Gambling911.com Reporter Thomas Somach Visits Ground Zero

Written by:
Payton
Published on:
Sep/10/2011
Thomas Somach Ground Zero

Gambling911.com reporter, Thomas Somach, also a regular contributor to the San Francisco Chronicle and National Inquirer, recently took a tour of Ground Zero in New York City to commemorate the 10th anniversary of 9/11.  On September 11, 2001, two planes were flown into the World Trade Center towers.  The two buildings would ultimately collapse.  Nearly 3000 people died in the attacks on New York City and Washington, D.C., where another plane slammed into the Pentagon.  A fourth plane crashed in a Pennsylvania field after passengers stormed the cockpit.

“It’s absolutely breathtaking,” Somach said. 

Ceremonies were to be held at the site of the Twin Towers collapse on Sunday. 

The New York ceremony begins at 8:30 a.m., with a moment of silence 16 minutes later - coinciding with the exact time when the first tower of the trade center was struck by a hijacked jet.

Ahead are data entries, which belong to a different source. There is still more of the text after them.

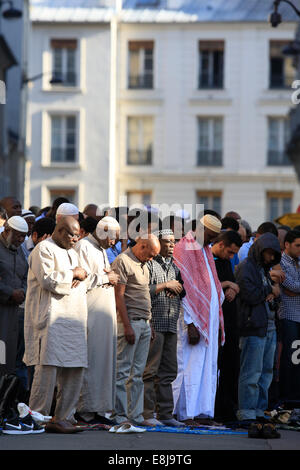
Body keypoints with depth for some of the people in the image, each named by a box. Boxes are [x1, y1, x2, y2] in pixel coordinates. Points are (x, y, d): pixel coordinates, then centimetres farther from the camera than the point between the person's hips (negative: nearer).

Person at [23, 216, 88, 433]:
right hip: (51, 318, -9)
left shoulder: (72, 253, 24)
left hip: (73, 319, 9)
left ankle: (63, 417, 9)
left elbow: (86, 281, 26)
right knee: (48, 367, -11)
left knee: (75, 369, 4)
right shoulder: (44, 250, -3)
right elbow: (47, 279, -17)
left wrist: (81, 277, 3)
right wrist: (73, 274, -7)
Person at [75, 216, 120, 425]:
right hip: (90, 314, -9)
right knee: (91, 360, -10)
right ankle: (85, 409, -9)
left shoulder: (102, 250, 22)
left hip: (106, 313, 9)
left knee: (105, 359, 6)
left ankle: (98, 408, 7)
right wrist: (106, 278, -6)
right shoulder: (83, 247, -7)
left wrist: (111, 277, 5)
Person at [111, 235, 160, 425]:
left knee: (138, 373, 8)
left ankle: (136, 415, 10)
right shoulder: (122, 261, -7)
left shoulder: (143, 265, 20)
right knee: (123, 371, -7)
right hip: (130, 322, -9)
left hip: (144, 323, 9)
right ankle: (120, 415, -5)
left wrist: (149, 324, 15)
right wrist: (127, 326, -17)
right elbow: (119, 295, -13)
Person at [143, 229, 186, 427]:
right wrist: (165, 285, -9)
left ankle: (165, 414, 12)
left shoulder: (174, 267, 21)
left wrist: (177, 289, 4)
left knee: (169, 370, 8)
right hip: (154, 323, -8)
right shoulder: (149, 264, -4)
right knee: (150, 370, -8)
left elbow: (183, 290, 27)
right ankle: (147, 414, -6)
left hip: (171, 324, 8)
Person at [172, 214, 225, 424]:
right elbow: (183, 290, -16)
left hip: (209, 319, 9)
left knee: (208, 366, 7)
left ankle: (204, 412, 10)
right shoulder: (183, 250, -11)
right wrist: (191, 323, -20)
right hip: (193, 319, -9)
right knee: (190, 365, -7)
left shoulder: (205, 251, 16)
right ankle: (184, 413, -2)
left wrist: (218, 322, 16)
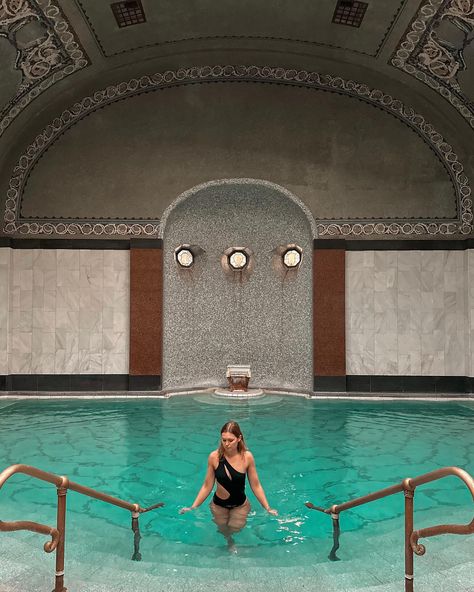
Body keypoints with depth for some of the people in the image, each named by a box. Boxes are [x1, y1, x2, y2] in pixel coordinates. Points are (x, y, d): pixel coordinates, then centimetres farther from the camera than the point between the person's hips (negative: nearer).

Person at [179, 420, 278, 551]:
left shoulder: (247, 457, -21)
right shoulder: (214, 457, -22)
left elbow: (256, 485, -11)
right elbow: (207, 486, -11)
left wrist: (268, 508, -13)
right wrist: (193, 507, -13)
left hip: (240, 505, 0)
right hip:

And then, one by one, the reading of the names of the 2,977 killed on Sept. 11 - in New York, at the Pentagon and in rural Pennsylvania.

Chris Costigan, Publisher of the Gambling911.com website, had flown into Newark Liberty Airport the evening before 9/11, electing to remain in New Jersey overnight instead of returning to his home in Manhattan.

“I knew a few people who worked in the World Trade Center towers at the time of the terrorist attacks,” he said.  “One of the girls I worked with was 10 stories down from where the first plane hit working for the Port Authority.  She thought there was an earthquake and had no idea what was going on until she finally exited the building, walking down some 70 flights of stairs.

“Another girl I know arrived late to work just as the second plane hit right on her floor.  She witnessed this and was devastated and has never returned back to the city, opting to move to Philadelphia immediately following the attacks.  The supervisor for her company that morning ignored an intercom message advising workers to remain in their offices.  Instead he rushed everyone out from his company out of the building.  Everyone who worked for her company got out alive.  Thankfully everyone I knew who worked in the towers got out as well.

“The sad thing is we would always meet people who had lost loved one’s.  I met a girl who worked at one of my favorite restaurants who lost her fiancé in the attacks.  The fire station up the street from one of my favorite sports bars suffered some of the greatest losses as they were among the first on the scene.”